Félix Hermínio Pereira Junior

Atualmente o professor, principalmente de escola pública, deve ser um profissional, que igualitariamente, transcende os limites, as dificuldades e os obstáculos apresentados em seu cotidiano pela educação tradicional. Isso implica em repensar as aulas. Dando-lhes um caráter mais diversificado e inovador e planejar as aulas pela perspectiva do aluno e para o aluno.

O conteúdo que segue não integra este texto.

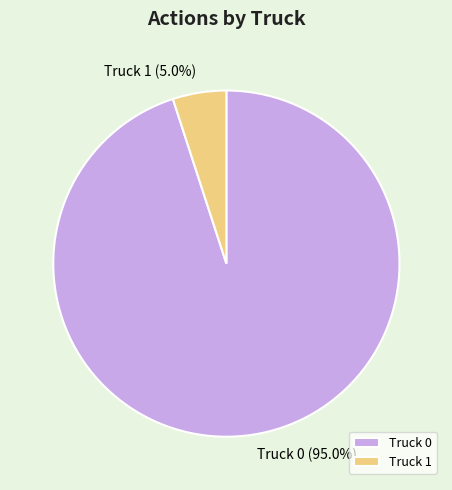

To the nearest percent, what is the average slice percentage?

50%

Dessa forma, valorar a ancestralidade, a moradia, a cultura e o conhecimento prévio do aluno, ou seja, buscar fomentar um projeto que interaja com o viver real e a bagagem histórica e familiar dos participantes. O diagnóstico inicial se elucidou como uma investigação das necessidades do estudante do Ciep 031 a partir da pedagogia Dialógica – Problematizadora, segundo (FREIRE, 2019, PEDRINI e SAITO, 14). Esse diagnóstico segue uma metodologia da “Dinâmica de Investigação Temática” proposta por Freire, (2019), Loureiro e Torres (2014), a partir da libertação emocional de um Tema Gerador por diferentes fases de interação professor, aluno e comunidade. Essas fases dialógicas possibilitam o reconhecimento do ambiente em que o aluno vive socialmente (PEDRINI e SATO, 14, p.78;81). Essa atividade não tradicional proporcionou uma reflexão crítica sobre os efeitos danosos da tinta industrial e a diminuição das impermanências sociais. Para isso, se usou a valoração da ludicidade por intermédio dos escritos de (FREIRE, 2019). Por que o desenvolvimento de uma aula com pigmento extraído do barro e fora do tradicional, seria interessante no fortalecimento das inter-relações entre os meus alunos do Ciep 031 do Ensino Médio Integral da Rede Pública Estadual, do Município de Duque de Caxias, RJ? E por que não, chamar os alunos para ser um “sujeito restaurador”, em dialogicidade para desenvolvermos junta essa aula lúdica e coletiva? Com essa aula não tradicional iremos gradualmente problematizar o querer do aluno com a sua realidade local, os seus desejos, suas angustias e anseios (FREIRE, 2019).

RESUMO:

Palavras-Chave: 

Educação; Aula não tradicional; Aula dialógica.